İ.H.A.: Evet, kendi kazandıkları 200 milyon lira para için Türkiye'ye yıllık 200 milyar lira zararları var. Yani kendi kazançlarının tam bin katı. Bu bir akıl tutulması. Bir taraftan hükumet çıkıyor, döviz, ekonomi, şu, bu diyor, Merkez Bankası vasıtasıyla dövizi tutmak için bin tane film çeviriyorlar. Öte taraftan döviz kaynağı olan, Türkiye'nin turizm geliri olan, turizm gelirinin %10’u olan Bodrum'u yok ediyorsun. Bunların kafasının çalışmasına göre, hep paraya göre karar veriyorlar ama bunu bile değerlendiremiyorlar, böyle acayip bir şey.

Şimdi sizin sorunuza gelecek olursak, şu anda ben Akbelen Ormanı’nın üzerinde Mehmet Oğultürk ve eşi Berrin Oğultürk’ün evinden Akbelen Ormanı’na bakıyorum. İkisi de emekli öğretmen, 80 küsur yaşında ve halen direniyorlar. Buradan bütün dinleyicilere ve Türkiye'ye çağrıda bulunuyorum; 80 küsur yaşında direnen eski İlçe Milli Eğitim Müdürü, emekli öğretmen Mehmet amca ve eşi emekli öğretmen Berrin teyzenin evinden Akbelen Ormanı’na bakıyorum. Bölgenin üzeri şu anda kel olmuş durumda, bütün ağaçlar kesilmiş durumda. İçinde halen orman köylülerimiz var. Bizim komitemizin ve derneğimizin üyesi olan Haydar Demir, Gülören Demir, Halil İbrahim ve eşi İlkay, onların evleri var. Onlar evlerine jandarma kontrolünde gidip geliyorlar. Hala normal döngülerini devam ettiriyorlar bir şekilde ama buraya maden ocağı açılacak olursa bizim İkizköylüler buradan göç etmek zorunda kalacaklar. Zaten şu anda bizim için kömür kokusu tekrar başladı. Yaklaşık bir buçuk yıldır kömür bittiği için çıkartamıyorlardı, zehirleyemiyorlardı bizi ama tekrar insanları zehirlemeye başladılar.

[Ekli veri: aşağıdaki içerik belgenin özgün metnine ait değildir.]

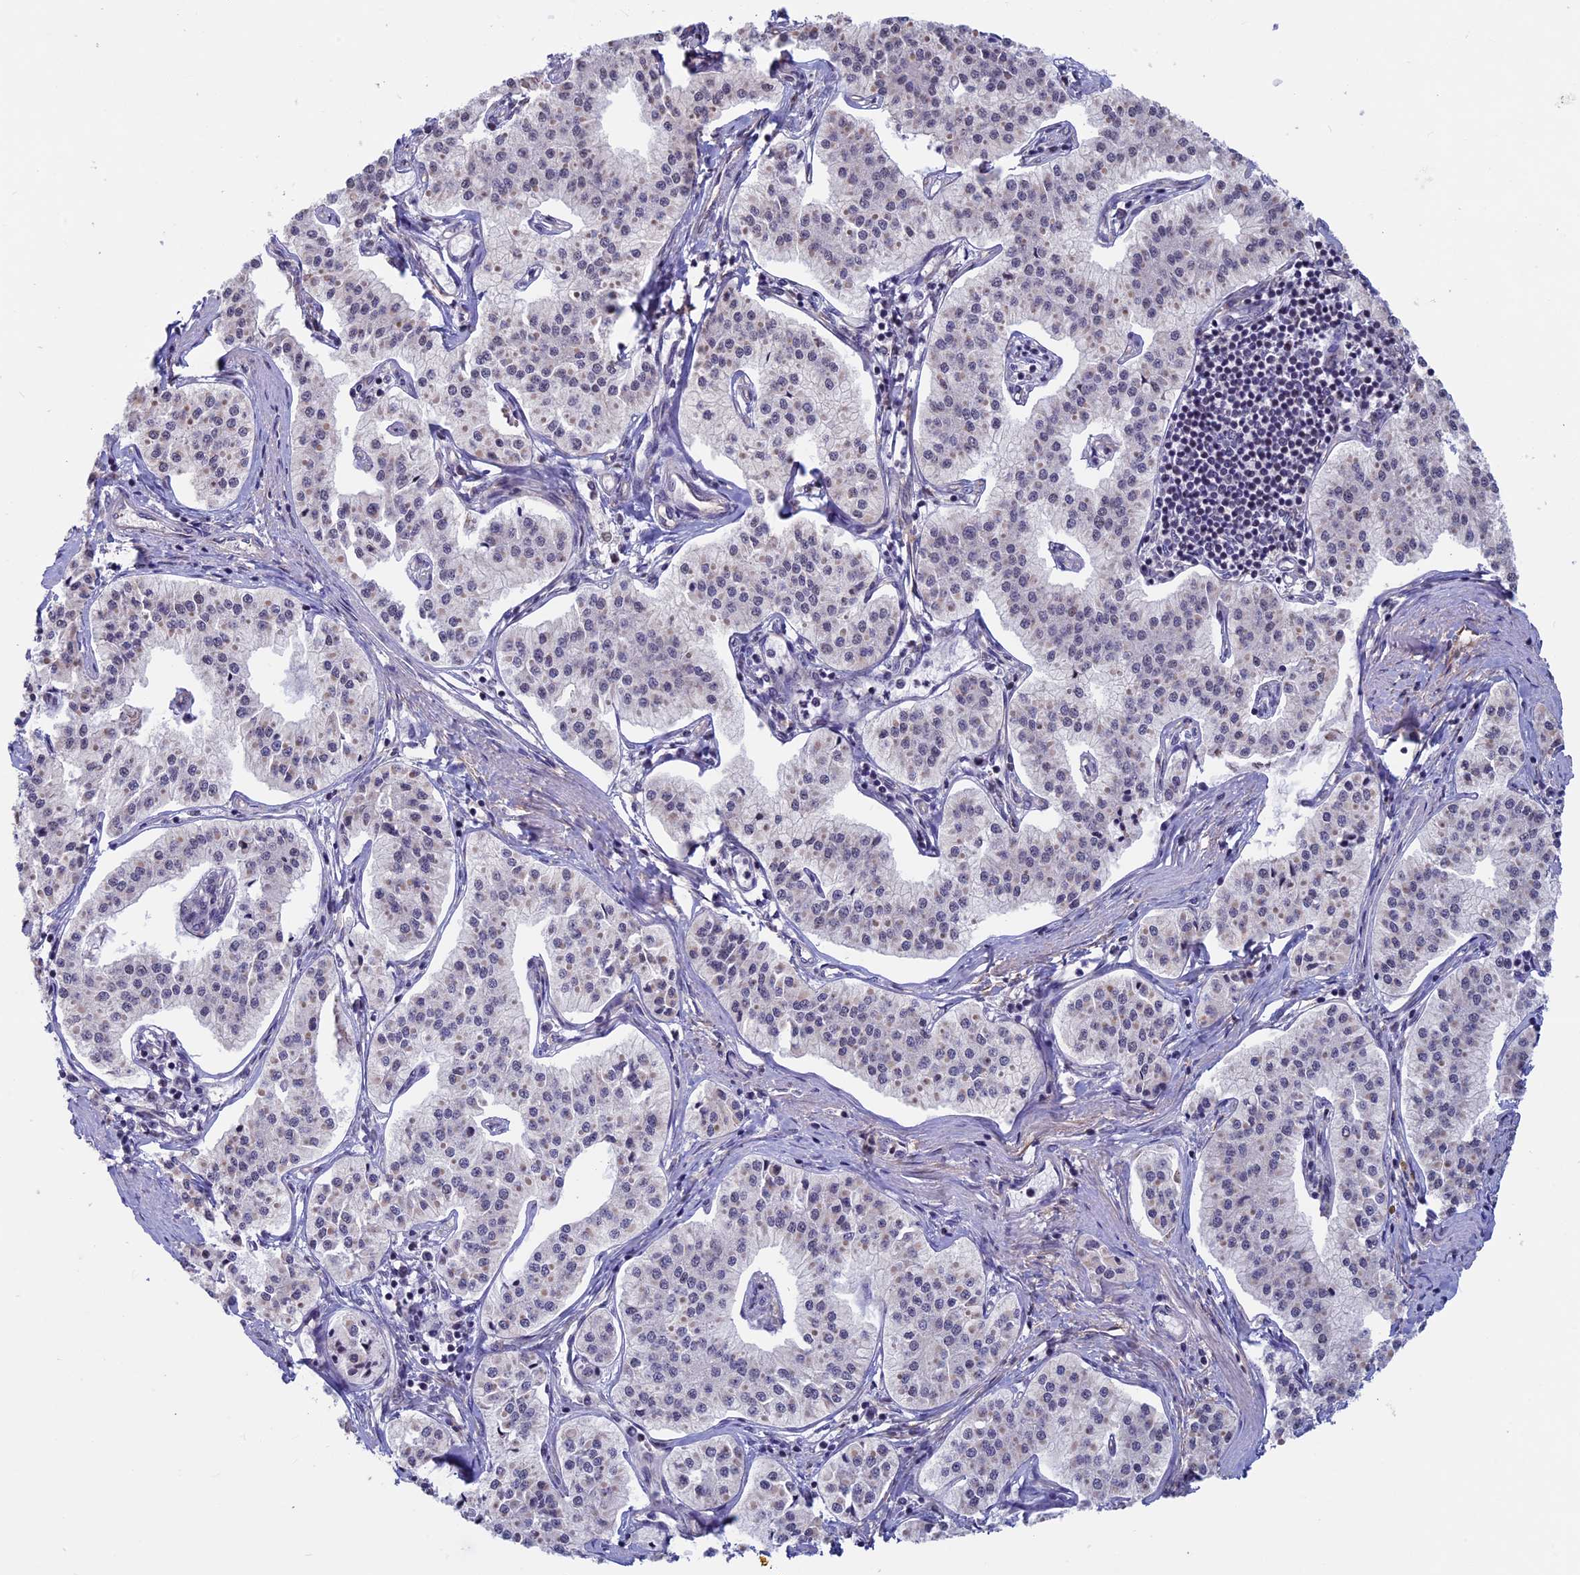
{"staining": {"intensity": "negative", "quantity": "none", "location": "none"}, "tissue": "pancreatic cancer", "cell_type": "Tumor cells", "image_type": "cancer", "snomed": [{"axis": "morphology", "description": "Adenocarcinoma, NOS"}, {"axis": "topography", "description": "Pancreas"}], "caption": "Tumor cells are negative for protein expression in human pancreatic cancer (adenocarcinoma). The staining was performed using DAB (3,3'-diaminobenzidine) to visualize the protein expression in brown, while the nuclei were stained in blue with hematoxylin (Magnification: 20x).", "gene": "SPIRE1", "patient": {"sex": "female", "age": 50}}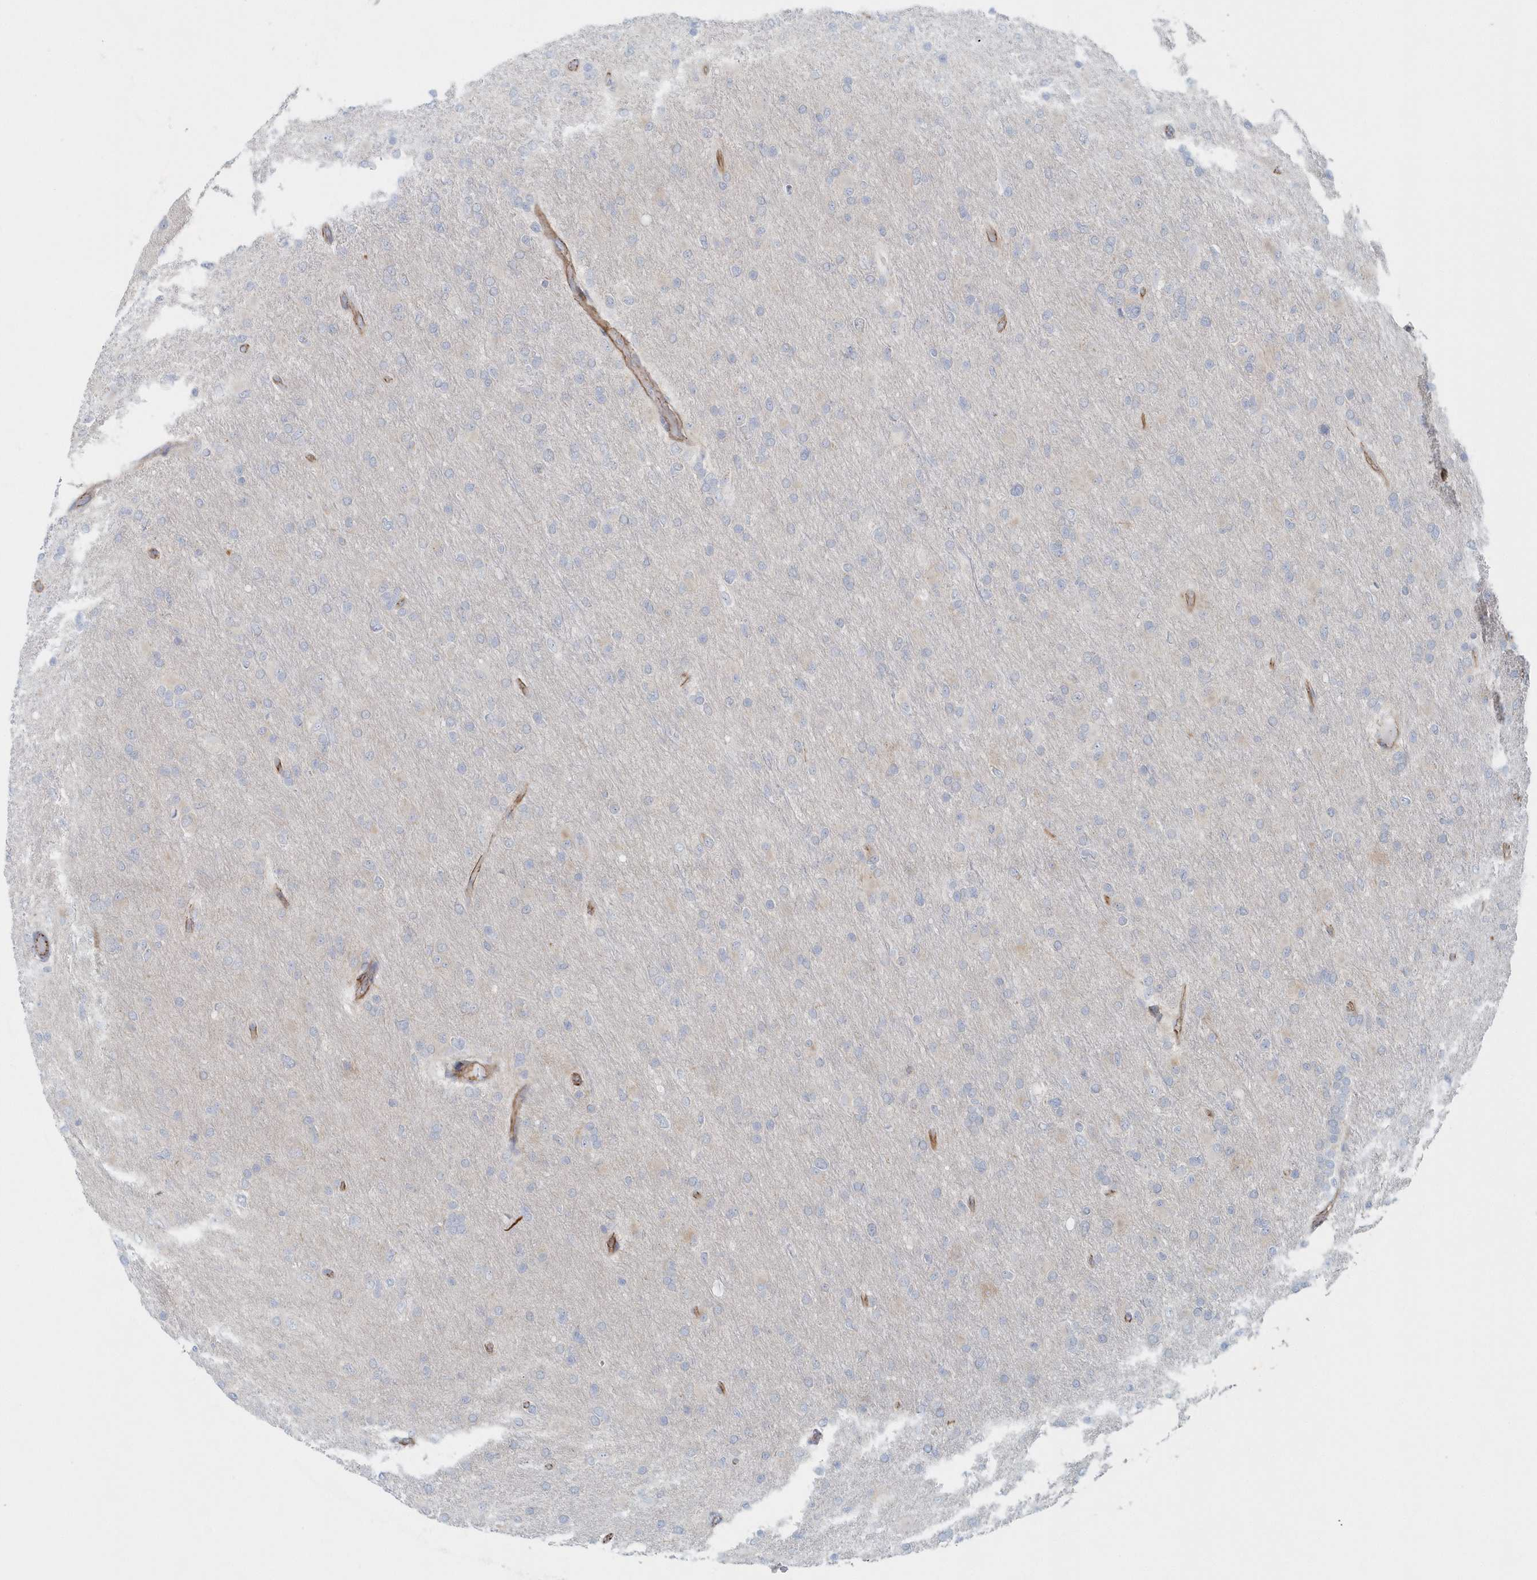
{"staining": {"intensity": "negative", "quantity": "none", "location": "none"}, "tissue": "glioma", "cell_type": "Tumor cells", "image_type": "cancer", "snomed": [{"axis": "morphology", "description": "Glioma, malignant, High grade"}, {"axis": "topography", "description": "Cerebral cortex"}], "caption": "This is a photomicrograph of immunohistochemistry (IHC) staining of glioma, which shows no expression in tumor cells.", "gene": "GPR152", "patient": {"sex": "female", "age": 36}}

Yeni açanlar için tekrar hatırlatayım, dün de yok edici, katil, doğa katili Limak-IC İçtaş Termik Santrali’nin Zeytin Yasası’nın koruması altında olan Akbelen Ormanı’nın sınırındaki zeytinliklerin üzerine molozlar dökerek zeytinlikleri yok ettiklerini uydu fotoğraflarından tespit ettik ve İlçe Tarım Müdürlüğü’ne şikayet ettik. Yani mücadelemiz devam edecek inşallah. Bundan sonra Anayasa İnsan Hakları Mahkemesi’ne (AİHM) uluslararası hukuk nezdinde başvurularımız olacak. Şu anda zaten Türkiye, bu üç termik santrali kapatma kararını, hukuku uygulamadığı için Avrupa Konseyi Bakanlar Komitesi önünde halen incelemede.

Y.S.: Süremizin de ne yazık ki sonuna geldik. Konuşacak çok şey var, daha da konuşacağız. Sizin nezdinizde biz de bu süreci devam ettireceğiz, sizden sık sık bilgi alıp kamuoyuna bilgi sunmaya çalışacağız. Ama bugünlük süremizin sonuna geldik ne yazık ki. Önümüzdeki günlerde tekrar sizinle görüşmeyi dileriz, konuyu bilgileri sıcak tutmayı dileriz. Ama şimdi kapatmak durumundayız programı.

İ.H.A.: Çok teşekkürler, emeğinize sağlık, sağolun.

Y.S.: Biz de çok teşekkür ederiz katıldığınız, bizi detaylıca bilgilendirdiğiniz için. Daha bilgilenecek çok şey var, sizinle ileride tekrar görüşeceğiz büyük ihtimalle. Şimdilik hoşça kalın.

Ö.Ö.: Hoşça kalın.

İ.H.A.: İyi çalışmalar, iyi yayınlar.